§ **How to complete this task**: Only an exact repetition is needed: the lines from the start of the listing below through the line that contains "index tip: (160, 112)", pictures omitted.

§ **Dataset extract**:
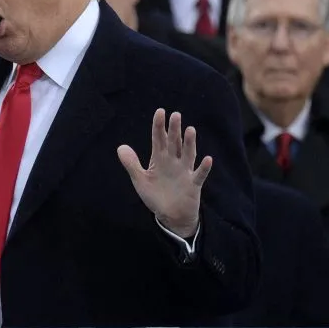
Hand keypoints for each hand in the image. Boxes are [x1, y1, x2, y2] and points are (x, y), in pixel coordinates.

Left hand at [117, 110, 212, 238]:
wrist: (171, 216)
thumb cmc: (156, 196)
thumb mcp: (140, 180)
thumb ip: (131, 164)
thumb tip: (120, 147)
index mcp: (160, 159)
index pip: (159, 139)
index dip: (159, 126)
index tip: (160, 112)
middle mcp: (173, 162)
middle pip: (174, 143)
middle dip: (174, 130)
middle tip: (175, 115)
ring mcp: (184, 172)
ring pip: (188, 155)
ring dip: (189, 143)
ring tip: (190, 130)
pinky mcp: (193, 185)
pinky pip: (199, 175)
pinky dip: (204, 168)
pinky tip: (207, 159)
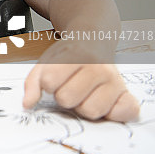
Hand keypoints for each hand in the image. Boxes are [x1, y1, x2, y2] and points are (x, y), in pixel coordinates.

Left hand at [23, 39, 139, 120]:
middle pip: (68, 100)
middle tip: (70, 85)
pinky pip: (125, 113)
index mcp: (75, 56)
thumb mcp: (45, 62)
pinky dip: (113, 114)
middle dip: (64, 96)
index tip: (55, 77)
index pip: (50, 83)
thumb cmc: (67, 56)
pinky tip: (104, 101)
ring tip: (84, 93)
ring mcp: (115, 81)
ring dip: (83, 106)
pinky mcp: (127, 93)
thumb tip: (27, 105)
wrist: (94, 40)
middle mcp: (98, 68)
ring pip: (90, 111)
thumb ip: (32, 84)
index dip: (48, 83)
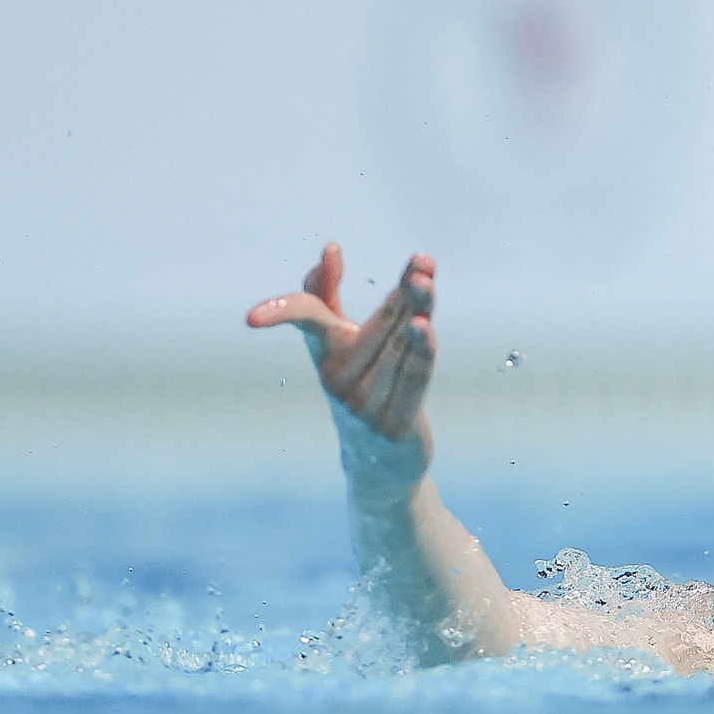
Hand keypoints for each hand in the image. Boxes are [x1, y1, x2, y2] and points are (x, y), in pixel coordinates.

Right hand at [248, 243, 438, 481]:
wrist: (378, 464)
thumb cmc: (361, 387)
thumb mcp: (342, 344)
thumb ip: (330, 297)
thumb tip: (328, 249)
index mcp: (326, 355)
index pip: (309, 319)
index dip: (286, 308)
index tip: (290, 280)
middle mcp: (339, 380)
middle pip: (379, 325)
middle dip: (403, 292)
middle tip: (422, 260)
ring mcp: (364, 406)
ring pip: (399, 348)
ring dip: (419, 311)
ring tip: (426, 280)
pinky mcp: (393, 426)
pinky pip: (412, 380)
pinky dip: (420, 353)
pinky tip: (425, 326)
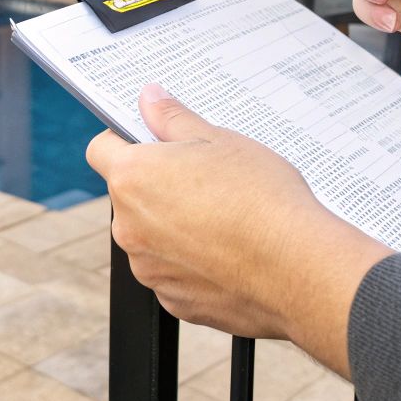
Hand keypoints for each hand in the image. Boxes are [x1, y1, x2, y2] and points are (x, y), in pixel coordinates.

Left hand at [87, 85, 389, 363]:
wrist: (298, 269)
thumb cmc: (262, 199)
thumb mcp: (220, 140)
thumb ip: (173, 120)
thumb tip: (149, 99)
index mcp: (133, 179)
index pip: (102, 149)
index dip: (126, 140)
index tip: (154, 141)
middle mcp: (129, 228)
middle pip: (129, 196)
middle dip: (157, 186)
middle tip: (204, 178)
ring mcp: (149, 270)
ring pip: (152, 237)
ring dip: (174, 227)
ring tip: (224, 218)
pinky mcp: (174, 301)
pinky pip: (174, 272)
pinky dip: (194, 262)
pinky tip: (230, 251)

§ **Task result**:
Hand keypoints for each hand in the image. Boxes are [x1, y1, x2, y2] and points are (x, y), in pixel coordinates.

Left hand at [117, 110, 212, 238]:
wrist: (171, 216)
thumb cmc: (156, 196)
thumb mcp: (140, 180)
thumb ip: (131, 164)
thumb tip: (120, 147)
index mcp: (160, 159)
index pip: (159, 139)
index dip: (159, 126)
index tip: (160, 112)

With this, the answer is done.